▶ **GOAL**
Could you output the lines from the start of the items through the line containing "List each element's" as a Markdown table with the columns Row and Line, leaving out any blank lines?

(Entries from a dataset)
★ ★ ★ ★ ★ ★ ★

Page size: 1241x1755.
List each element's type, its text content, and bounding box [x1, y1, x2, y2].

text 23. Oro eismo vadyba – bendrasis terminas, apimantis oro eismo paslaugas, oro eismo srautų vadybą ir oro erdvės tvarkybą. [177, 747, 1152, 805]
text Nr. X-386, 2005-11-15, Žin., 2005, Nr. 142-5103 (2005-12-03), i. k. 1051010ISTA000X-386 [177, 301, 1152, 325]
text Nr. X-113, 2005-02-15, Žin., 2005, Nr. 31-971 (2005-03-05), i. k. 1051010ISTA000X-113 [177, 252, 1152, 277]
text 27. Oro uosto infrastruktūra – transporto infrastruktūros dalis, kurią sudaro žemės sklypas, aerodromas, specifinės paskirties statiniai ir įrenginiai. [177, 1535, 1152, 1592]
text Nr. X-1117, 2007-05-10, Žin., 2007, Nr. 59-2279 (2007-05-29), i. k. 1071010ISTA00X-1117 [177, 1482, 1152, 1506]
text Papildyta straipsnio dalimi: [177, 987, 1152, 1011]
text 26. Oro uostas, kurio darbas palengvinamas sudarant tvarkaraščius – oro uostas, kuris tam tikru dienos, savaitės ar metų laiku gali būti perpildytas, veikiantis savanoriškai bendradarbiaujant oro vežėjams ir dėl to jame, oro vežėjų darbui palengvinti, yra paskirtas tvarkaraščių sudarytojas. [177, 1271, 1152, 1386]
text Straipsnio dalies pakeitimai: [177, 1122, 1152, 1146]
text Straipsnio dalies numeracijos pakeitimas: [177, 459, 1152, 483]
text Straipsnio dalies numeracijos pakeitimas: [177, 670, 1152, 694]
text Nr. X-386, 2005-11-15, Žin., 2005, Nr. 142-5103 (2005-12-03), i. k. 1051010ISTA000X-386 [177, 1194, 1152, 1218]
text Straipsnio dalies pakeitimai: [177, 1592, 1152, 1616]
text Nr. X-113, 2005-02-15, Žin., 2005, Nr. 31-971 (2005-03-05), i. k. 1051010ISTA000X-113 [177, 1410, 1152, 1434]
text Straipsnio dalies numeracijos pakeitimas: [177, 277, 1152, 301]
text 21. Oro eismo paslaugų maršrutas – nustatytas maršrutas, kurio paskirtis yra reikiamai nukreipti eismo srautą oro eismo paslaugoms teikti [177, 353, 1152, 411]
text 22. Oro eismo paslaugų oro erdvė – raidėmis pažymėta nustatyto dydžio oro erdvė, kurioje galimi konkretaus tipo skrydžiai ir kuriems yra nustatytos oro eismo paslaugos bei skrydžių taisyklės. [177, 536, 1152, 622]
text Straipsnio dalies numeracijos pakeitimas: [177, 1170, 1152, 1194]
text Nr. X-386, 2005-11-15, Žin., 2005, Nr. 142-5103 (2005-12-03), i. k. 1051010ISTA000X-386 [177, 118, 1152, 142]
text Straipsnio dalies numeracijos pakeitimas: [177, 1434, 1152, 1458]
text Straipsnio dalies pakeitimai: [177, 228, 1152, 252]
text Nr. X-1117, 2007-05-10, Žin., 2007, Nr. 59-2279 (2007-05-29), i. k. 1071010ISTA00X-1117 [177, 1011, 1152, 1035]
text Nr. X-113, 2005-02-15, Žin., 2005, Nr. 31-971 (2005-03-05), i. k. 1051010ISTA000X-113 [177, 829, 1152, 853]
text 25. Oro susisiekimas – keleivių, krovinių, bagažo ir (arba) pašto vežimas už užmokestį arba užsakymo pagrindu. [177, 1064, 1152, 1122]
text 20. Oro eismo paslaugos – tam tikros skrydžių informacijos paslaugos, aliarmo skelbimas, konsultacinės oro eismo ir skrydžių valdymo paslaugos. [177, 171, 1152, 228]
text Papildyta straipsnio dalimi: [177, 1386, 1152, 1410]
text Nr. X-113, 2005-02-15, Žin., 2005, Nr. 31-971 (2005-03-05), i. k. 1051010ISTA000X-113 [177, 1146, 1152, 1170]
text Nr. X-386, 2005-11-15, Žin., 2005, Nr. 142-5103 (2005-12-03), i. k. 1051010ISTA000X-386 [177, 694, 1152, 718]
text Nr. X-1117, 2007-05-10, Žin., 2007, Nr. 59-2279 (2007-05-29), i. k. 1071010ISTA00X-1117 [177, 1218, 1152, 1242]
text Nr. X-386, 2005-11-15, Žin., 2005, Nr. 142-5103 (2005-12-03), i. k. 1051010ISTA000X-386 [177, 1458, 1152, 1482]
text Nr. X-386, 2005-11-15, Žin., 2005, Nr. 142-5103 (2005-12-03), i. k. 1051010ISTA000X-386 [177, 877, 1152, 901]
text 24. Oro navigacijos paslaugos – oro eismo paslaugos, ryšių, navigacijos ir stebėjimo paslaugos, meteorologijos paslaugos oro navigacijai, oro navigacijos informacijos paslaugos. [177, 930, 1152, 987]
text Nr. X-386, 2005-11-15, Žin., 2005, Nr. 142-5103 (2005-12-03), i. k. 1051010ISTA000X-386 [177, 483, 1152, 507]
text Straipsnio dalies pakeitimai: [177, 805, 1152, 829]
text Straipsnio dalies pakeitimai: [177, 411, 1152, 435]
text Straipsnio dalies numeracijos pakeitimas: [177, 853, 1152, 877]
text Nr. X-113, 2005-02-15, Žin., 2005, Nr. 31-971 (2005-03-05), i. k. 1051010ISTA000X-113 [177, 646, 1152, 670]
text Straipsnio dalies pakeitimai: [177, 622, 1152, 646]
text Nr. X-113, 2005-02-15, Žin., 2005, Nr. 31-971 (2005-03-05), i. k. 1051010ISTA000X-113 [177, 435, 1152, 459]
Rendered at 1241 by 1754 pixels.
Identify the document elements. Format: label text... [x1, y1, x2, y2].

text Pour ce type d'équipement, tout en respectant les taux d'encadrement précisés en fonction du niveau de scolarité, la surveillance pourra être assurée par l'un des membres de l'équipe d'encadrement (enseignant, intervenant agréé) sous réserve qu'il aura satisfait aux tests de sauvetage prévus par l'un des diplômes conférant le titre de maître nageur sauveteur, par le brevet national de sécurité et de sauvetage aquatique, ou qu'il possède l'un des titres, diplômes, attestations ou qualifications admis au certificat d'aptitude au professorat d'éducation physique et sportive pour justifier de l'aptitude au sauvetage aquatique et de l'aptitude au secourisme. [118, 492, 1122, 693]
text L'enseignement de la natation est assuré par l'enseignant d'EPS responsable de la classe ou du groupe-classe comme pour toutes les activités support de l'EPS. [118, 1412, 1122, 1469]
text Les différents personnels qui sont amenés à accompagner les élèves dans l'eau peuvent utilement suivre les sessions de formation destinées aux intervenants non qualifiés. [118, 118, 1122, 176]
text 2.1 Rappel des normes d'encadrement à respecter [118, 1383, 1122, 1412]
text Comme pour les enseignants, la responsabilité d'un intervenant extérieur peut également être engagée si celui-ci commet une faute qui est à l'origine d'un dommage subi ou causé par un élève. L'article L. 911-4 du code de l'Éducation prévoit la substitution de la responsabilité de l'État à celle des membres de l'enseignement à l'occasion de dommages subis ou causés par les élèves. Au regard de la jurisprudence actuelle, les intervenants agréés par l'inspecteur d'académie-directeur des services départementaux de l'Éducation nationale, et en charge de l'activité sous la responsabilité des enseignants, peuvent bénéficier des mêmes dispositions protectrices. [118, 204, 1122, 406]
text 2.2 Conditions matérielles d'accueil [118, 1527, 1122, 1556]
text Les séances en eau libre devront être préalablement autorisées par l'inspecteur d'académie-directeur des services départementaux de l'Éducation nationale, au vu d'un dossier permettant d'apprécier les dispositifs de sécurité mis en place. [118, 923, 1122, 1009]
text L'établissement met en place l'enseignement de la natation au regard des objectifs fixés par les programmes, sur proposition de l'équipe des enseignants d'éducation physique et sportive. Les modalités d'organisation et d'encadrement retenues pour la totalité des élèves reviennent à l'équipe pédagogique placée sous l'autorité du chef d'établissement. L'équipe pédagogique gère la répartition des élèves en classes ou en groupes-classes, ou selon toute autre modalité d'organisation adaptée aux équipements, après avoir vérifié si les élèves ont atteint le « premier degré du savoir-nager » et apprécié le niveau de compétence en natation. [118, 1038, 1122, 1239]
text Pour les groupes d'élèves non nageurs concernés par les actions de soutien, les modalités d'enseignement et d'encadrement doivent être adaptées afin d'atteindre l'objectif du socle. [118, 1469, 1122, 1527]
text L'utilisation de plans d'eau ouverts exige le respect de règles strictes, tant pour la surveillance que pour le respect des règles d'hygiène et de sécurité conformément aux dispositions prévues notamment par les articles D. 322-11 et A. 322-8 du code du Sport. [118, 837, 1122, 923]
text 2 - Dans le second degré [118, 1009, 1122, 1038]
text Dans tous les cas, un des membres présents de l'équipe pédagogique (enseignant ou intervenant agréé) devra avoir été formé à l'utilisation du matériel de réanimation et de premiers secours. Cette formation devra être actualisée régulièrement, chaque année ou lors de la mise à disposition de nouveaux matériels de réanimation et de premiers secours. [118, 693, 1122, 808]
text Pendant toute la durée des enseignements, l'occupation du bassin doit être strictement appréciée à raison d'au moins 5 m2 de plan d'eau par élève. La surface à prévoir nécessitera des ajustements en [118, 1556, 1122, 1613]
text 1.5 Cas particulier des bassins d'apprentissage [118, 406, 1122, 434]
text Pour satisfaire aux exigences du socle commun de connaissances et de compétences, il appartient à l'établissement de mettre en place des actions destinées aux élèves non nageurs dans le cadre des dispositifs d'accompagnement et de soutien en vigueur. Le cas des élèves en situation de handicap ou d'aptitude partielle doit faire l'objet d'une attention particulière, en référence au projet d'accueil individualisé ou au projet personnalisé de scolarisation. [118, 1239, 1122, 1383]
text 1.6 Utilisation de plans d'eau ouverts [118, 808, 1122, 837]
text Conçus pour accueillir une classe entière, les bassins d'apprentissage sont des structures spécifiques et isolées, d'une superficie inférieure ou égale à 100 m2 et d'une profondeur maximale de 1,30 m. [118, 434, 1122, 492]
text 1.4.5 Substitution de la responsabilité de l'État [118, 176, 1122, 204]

★ ★ ★ ★ ★ ★ ★

▶ **THE SOLUTION**
| Row | Line |
|---|---|
| 1 | Page size: 1241x1755. |
| 2 | List each element's type, its text content, and bounding box [x1, y1, x2, y2]. |